“Go on,” he said at last, wearily.
“Ah, I didn’t tell him, sir,” she explained, misinterpreting his silence. “I wouldn’t have done that. He sore angered me, though he may have meant well. He was set on seeing the child then, but I wouldn’t let him. It came over me after he was gone that that, maybe, was what he came for—the child. Someone might have put him on to take her from me—some society. Oh, I was at my wits’ end, sir! for, you see, she is all I have—all—all! Then I made up my mind to go and see him. Bad as he is, he wouldn’t have let them do it. Oh, I would have begged and prayed to him on my knees for that.”
She stopped for a moment, hectic and panting. She pressed both hands against her breast, as though she sought composure. Then she continued:
“It was all a mistake, you know, my being shown in there to-night! I would never have sought her out myself, being where she is. Oh, I have my pride! It was the servant’s mistake: he took me for a fitter, no doubt, from one of the big dressmakers. Perhaps there was one expected, I don’t know. But I didn’t think of that when I came in and found her sitting there, so proud and soft. It all came over me—how badly he had used me, and little Meg there at home, and hard Death coming on me—and I told her. It seemed quite natural then, as though I had come for that, just for that and nothing else, though, Heaven knows, it was never in my mind before. I was sorry afterwards. Yes, before you came in with him I was sorry. It wasn’t as if I owed her any grudge. How could she have known? She is an innocent young thing, after all—younger than I ever was—for all her fine dresses and her grand ladyish way. It was like striking a bit of a child.... God forgive him,” she added half hysterically, “if he uses her as bad as me!”
Rainham’s hand stole to his side, and for a moment he averted his head. When he turned to her again she was uncertain whether it was more than a pang of sharp physical pain, such as she well knew herself, which had so suddenly blanched his lips.

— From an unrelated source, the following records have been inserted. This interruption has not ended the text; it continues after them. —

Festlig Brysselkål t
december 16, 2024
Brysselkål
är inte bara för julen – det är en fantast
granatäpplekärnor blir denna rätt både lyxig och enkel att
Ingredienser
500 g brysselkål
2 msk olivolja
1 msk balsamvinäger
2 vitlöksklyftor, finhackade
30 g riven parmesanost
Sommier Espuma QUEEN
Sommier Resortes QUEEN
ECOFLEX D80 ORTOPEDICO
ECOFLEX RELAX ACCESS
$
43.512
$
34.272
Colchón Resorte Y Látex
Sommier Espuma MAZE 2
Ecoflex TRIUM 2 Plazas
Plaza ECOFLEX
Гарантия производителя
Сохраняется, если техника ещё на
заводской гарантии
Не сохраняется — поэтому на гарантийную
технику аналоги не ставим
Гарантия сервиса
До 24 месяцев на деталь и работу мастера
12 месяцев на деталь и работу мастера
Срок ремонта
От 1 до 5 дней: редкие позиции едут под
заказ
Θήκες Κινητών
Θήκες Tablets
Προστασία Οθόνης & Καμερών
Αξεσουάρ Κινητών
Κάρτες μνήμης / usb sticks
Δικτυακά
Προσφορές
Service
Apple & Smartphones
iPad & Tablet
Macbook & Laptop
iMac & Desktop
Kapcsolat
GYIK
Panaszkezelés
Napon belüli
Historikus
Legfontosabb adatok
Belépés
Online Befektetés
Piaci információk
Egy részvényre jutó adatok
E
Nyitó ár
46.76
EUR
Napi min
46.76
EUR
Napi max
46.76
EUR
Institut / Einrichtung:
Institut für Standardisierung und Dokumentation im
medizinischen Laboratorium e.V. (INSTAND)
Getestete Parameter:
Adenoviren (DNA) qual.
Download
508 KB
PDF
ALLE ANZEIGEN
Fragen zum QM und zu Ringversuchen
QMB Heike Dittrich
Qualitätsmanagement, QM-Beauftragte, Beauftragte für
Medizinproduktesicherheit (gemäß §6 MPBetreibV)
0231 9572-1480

“For pity’s sake, girl,” he whispered, “be silent.”
She considered him for a moment silently in the elusive light, that matched the mental twilight in which she viewed his mood. His expression puzzled, evaded her; and she could not have explained the pity which he aroused.
“I am sorry,” she broke out again, moved by an impulse which she did not comprehend. “You did it for her.”
“Oh, for her! What does it matter since it is done? Say that it was an accident—a folly—that I am sorry too.”
“No,” said the girl softly; “you are glad.”
He shrugged his shoulders with increasing weariness, an immense desire to have the subject ended and put away with forgotten things.
“I am glad, then. Have it as you like.”
But she resumed with a pertinacity which his irritated nerves found malignant.